_PROBLEM TO WORK ON_
Reproduce only the items in the stretch from the line containing "a white clock" through the line containing "[274, 312, 340, 362]", with "colorful" changed to "vivid" and nothing else altered.

_INPUT DATA_
# # #
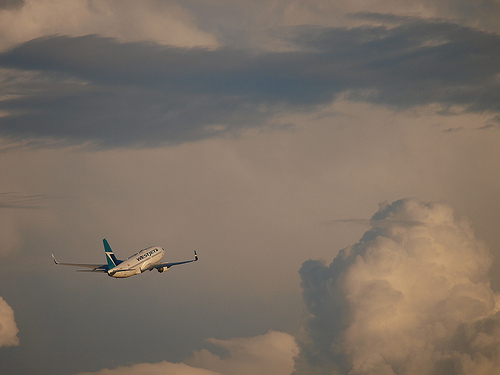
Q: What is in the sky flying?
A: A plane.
# # #
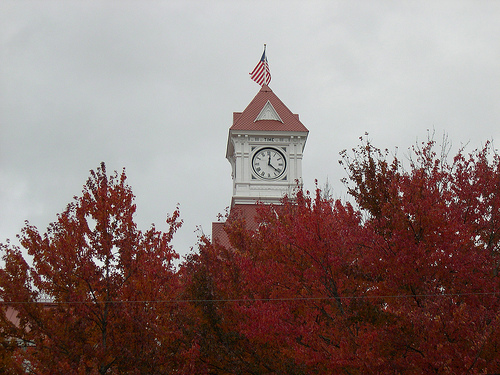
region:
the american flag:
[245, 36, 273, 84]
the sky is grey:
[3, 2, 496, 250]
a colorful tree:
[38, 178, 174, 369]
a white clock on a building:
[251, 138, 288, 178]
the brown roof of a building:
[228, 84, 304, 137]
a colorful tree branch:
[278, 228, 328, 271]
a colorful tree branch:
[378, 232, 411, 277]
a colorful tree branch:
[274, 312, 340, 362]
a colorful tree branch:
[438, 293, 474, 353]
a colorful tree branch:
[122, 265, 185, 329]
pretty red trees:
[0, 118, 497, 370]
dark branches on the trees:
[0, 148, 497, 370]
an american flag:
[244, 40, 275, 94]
# # #
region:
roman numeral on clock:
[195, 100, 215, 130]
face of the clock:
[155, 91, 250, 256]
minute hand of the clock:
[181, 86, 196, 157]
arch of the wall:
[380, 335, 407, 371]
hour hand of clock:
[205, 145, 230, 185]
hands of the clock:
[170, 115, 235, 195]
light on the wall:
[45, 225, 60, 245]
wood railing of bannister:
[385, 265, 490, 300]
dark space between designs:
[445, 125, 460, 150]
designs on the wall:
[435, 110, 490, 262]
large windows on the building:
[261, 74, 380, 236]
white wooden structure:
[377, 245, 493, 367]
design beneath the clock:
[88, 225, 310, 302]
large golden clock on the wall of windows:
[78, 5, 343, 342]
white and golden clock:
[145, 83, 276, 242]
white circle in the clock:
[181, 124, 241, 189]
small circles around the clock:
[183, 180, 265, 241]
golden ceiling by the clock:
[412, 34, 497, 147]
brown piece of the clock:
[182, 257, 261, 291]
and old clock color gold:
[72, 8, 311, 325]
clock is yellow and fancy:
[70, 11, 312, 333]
# # #
_WRITTEN REPLY_
a white clock on a building:
[251, 138, 288, 178]
the brown roof of a building:
[228, 84, 304, 137]
a vivid tree branch:
[278, 228, 328, 271]
a vivid tree branch:
[378, 232, 411, 277]
a vivid tree branch:
[274, 312, 340, 362]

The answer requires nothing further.